**Given data**:
....................
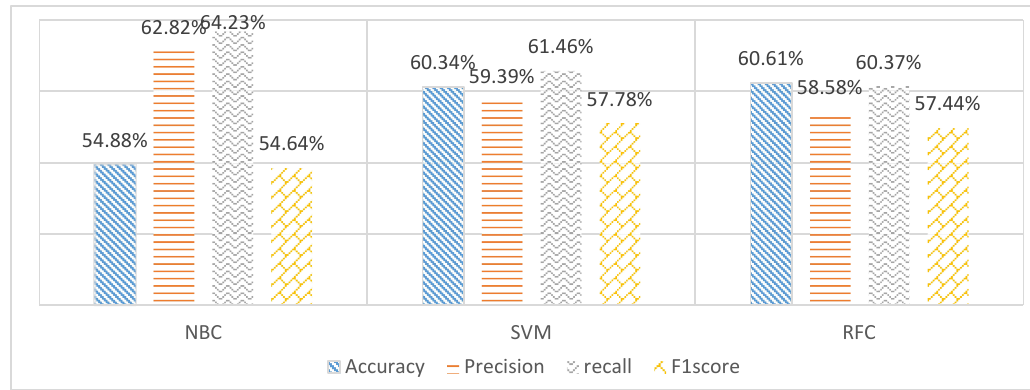
Fig. 4. Graph of comparison of quality measures in the detection of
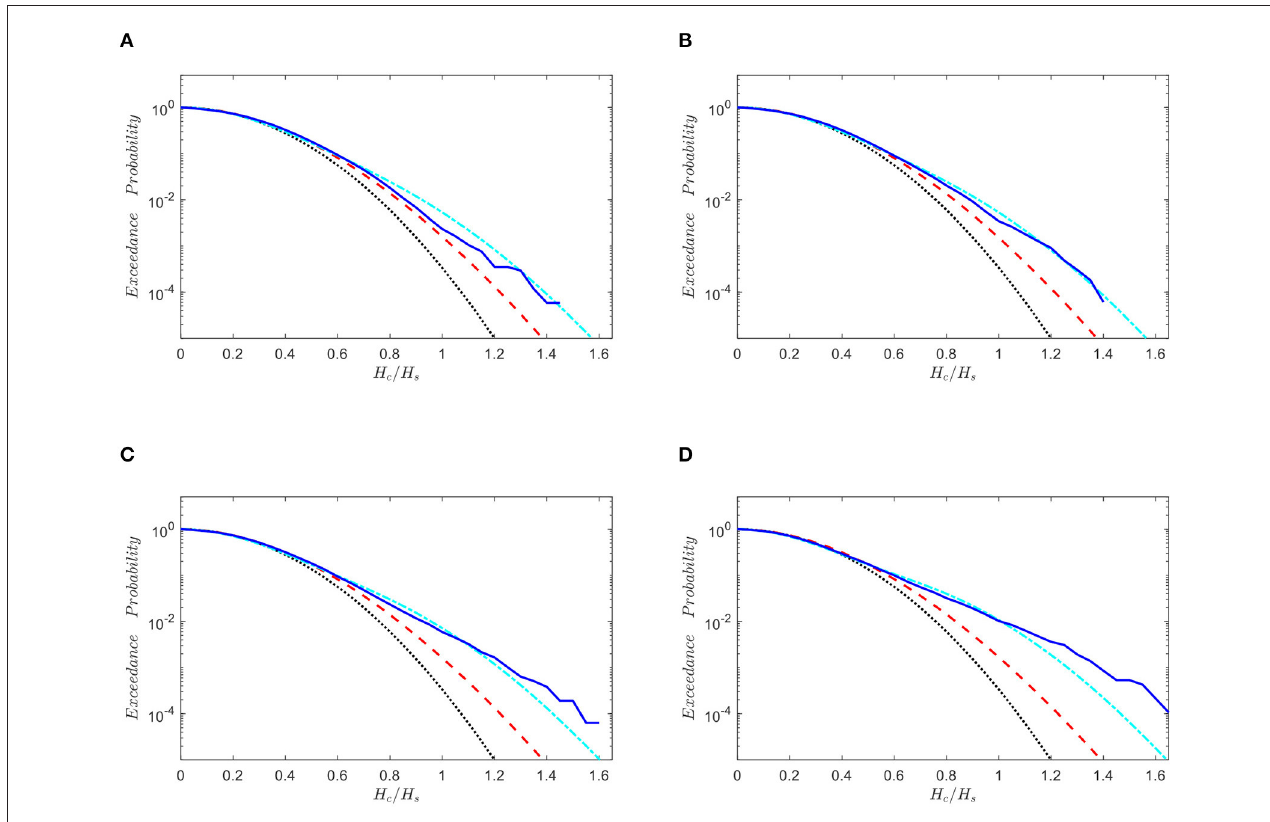
FIGURE 7 | Wave crest exceedance probability. “ distribution; “–”: Numerical results based on ESBI. (A) ν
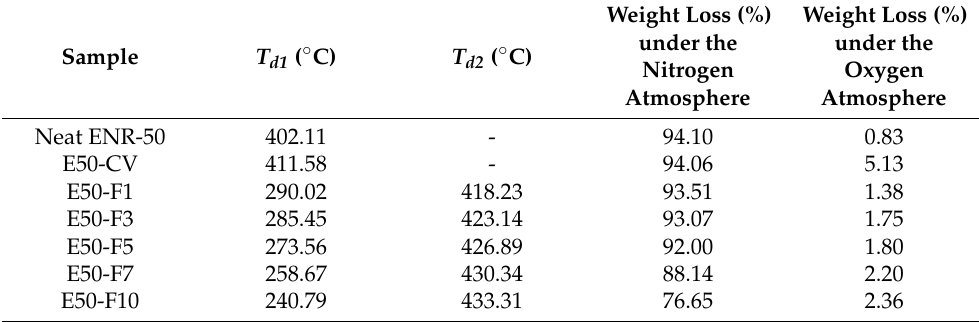
Table 6. Degradation temperature (T d ) of the neat ENR-50 and ENR-50 compounded with various concentrations of FeCl 3 and the conventional sulfur vulcanization (i.e., E50-CV).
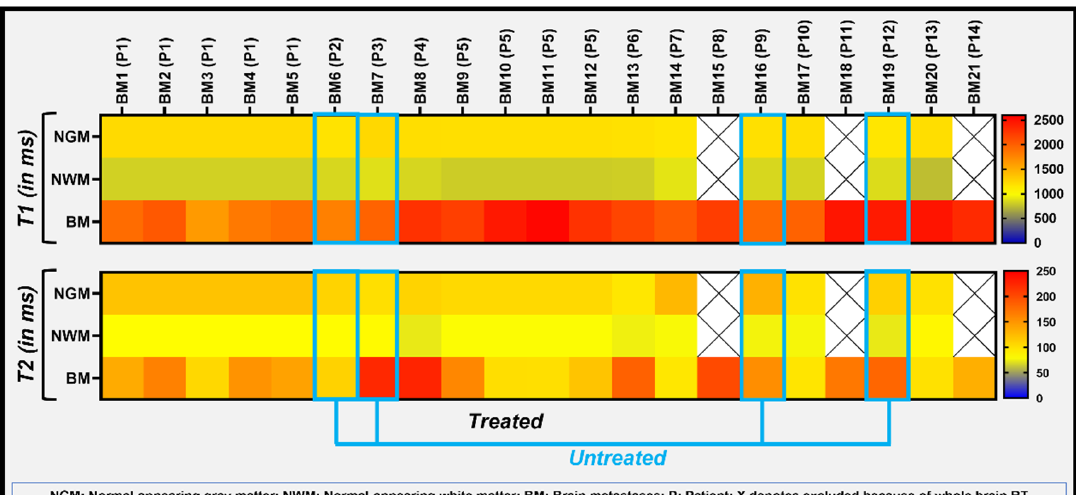
Figure 5. The heatmap exhibits the T1 and T2 metric values of all BM lesions as well as normal- appearing GM and WM. All 21 metastases from 14 patients were separately analyzed (patients were coded as “P” and metastases lesion as “BM”) and two patients (P1 and P5) had more than one metastasis (5 and 4 BM, respectively).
....................
**What you have to do**: Except for the pictures, return every line of the material exactly.

**Solution below**:
Fig. 4. Graph of comparison of quality measures in the detection of
FIGURE 7 | Wave crest exceedance probability. “ distribution; “–”: Numerical results based on ESBI. (A) ν
Table 6. Degradation temperature (T d ) of the neat ENR-50 and ENR-50 compounded with various concentrations of FeCl 3 and the conventional sulfur vulcanization (i.e., E50-CV).
Figure 5. The heatmap exhibits the T1 and T2 metric values of all BM lesions as well as normal- appearing GM and WM. All 21 metastases from 14 patients were separately analyzed (patients were coded as “P” and metastases lesion as “BM”) and two patients (P1 and P5) had more than one metastasis (5 and 4 BM, respectively).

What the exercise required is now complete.